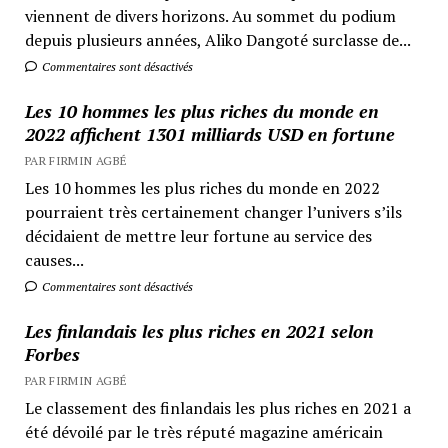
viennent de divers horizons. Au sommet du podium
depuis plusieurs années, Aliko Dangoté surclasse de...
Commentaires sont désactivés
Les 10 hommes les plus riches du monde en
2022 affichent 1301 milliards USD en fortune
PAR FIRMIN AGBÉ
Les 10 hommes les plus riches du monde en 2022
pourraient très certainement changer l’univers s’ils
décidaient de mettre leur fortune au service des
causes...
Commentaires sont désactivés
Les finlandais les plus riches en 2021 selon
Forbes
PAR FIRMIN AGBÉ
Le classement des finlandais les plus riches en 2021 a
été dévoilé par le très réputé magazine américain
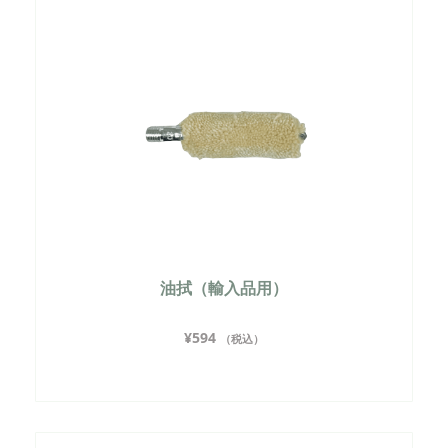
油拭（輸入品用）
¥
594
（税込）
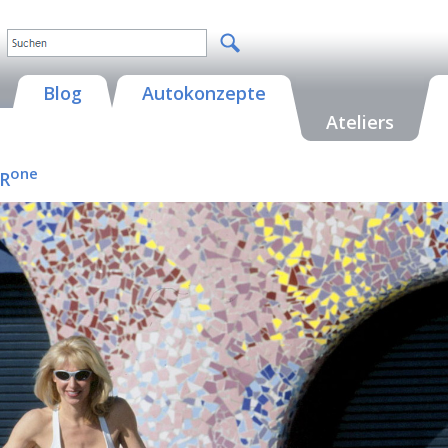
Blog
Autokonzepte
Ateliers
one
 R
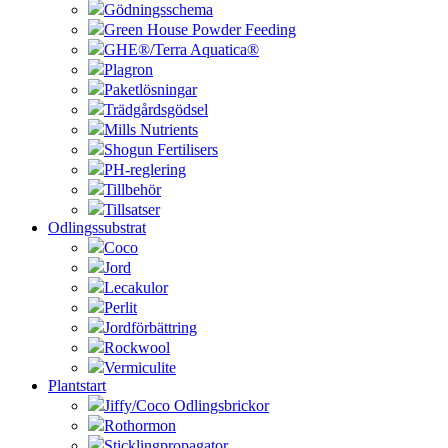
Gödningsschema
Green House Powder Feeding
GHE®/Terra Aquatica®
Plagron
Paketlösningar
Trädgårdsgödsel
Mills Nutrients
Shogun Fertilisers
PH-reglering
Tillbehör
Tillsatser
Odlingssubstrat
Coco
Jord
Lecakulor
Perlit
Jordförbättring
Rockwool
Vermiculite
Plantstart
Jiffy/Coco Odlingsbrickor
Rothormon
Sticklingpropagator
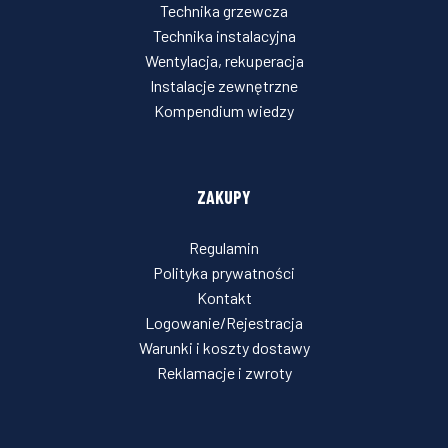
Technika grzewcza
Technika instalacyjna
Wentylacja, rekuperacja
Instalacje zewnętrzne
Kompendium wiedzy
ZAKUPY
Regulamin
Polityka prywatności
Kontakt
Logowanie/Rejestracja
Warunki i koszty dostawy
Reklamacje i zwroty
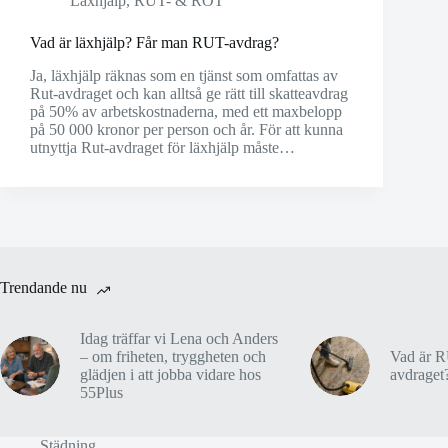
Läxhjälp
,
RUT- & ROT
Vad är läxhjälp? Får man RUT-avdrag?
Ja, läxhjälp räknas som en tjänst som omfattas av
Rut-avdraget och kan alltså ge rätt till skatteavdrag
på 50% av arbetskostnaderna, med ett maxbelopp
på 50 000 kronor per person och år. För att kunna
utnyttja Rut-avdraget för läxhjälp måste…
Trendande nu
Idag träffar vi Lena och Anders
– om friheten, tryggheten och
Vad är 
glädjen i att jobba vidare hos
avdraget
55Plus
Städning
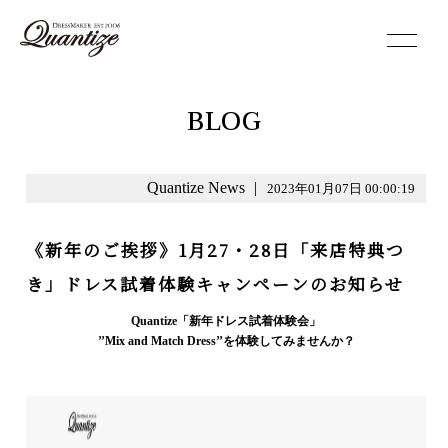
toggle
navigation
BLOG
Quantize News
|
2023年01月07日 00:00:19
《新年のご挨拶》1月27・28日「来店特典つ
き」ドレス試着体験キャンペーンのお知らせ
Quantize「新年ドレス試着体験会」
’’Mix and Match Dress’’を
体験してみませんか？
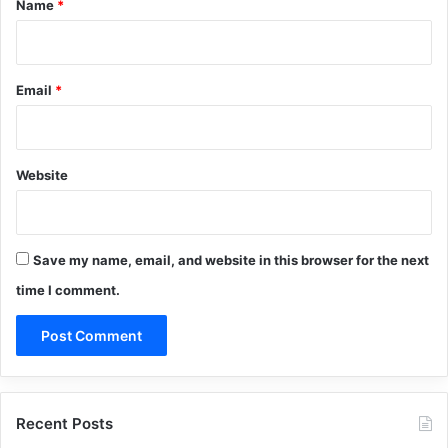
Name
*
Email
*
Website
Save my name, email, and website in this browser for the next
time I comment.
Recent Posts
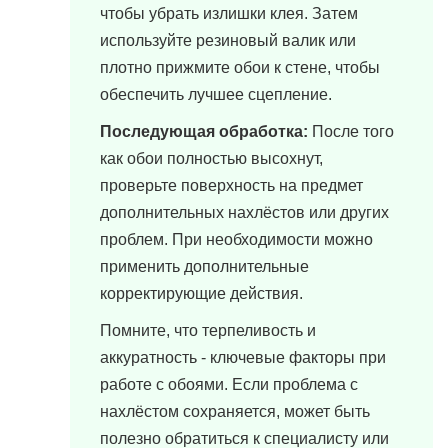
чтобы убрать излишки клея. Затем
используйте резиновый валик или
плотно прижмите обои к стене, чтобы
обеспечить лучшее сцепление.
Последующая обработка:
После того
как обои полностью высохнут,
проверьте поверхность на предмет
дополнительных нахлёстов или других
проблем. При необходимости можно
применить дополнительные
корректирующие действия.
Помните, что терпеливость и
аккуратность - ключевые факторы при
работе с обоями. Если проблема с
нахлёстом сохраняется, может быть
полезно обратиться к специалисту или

════════════════════

■ DIRECTIONS
Would you restate, word for word and with no pictures, only the lines from the opening of the material through the line with "Instalacje zewnętrzne", both included?

■ WRITTEN SOLUTION
viennent de divers horizons. Au sommet du podium
depuis plusieurs années, Aliko Dangoté surclasse de...
Commentaires sont désactivés
Les 10 hommes les plus riches du monde en
2022 affichent 1301 milliards USD en fortune
PAR FIRMIN AGBÉ
Les 10 hommes les plus riches du monde en 2022
pourraient très certainement changer l’univers s’ils
décidaient de mettre leur fortune au service des
causes...
Commentaires sont désactivés
Les finlandais les plus riches en 2021 selon
Forbes
PAR FIRMIN AGBÉ
Le classement des finlandais les plus riches en 2021 a
été dévoilé par le très réputé magazine américain
油拭（輸入品用）
¥
594
（税込）
Blog
Autokonzepte
Ateliers
one
 R
Gödningsschema
Green House Powder Feeding
GHE®/Terra Aquatica®
Plagron
Paketlösningar
Trädgårdsgödsel
Mills Nutrients
Shogun Fertilisers
PH-reglering
Tillbehör
Tillsatser
Odlingssubstrat
Coco
Jord
Lecakulor
Perlit
Jordförbättring
Rockwool
Vermiculite
Plantstart
Jiffy/Coco Odlingsbrickor
Rothormon
Sticklingpropagator
Technika grzewcza
Technika instalacyjna
Wentylacja, rekuperacja
Instalacje zewnętrzne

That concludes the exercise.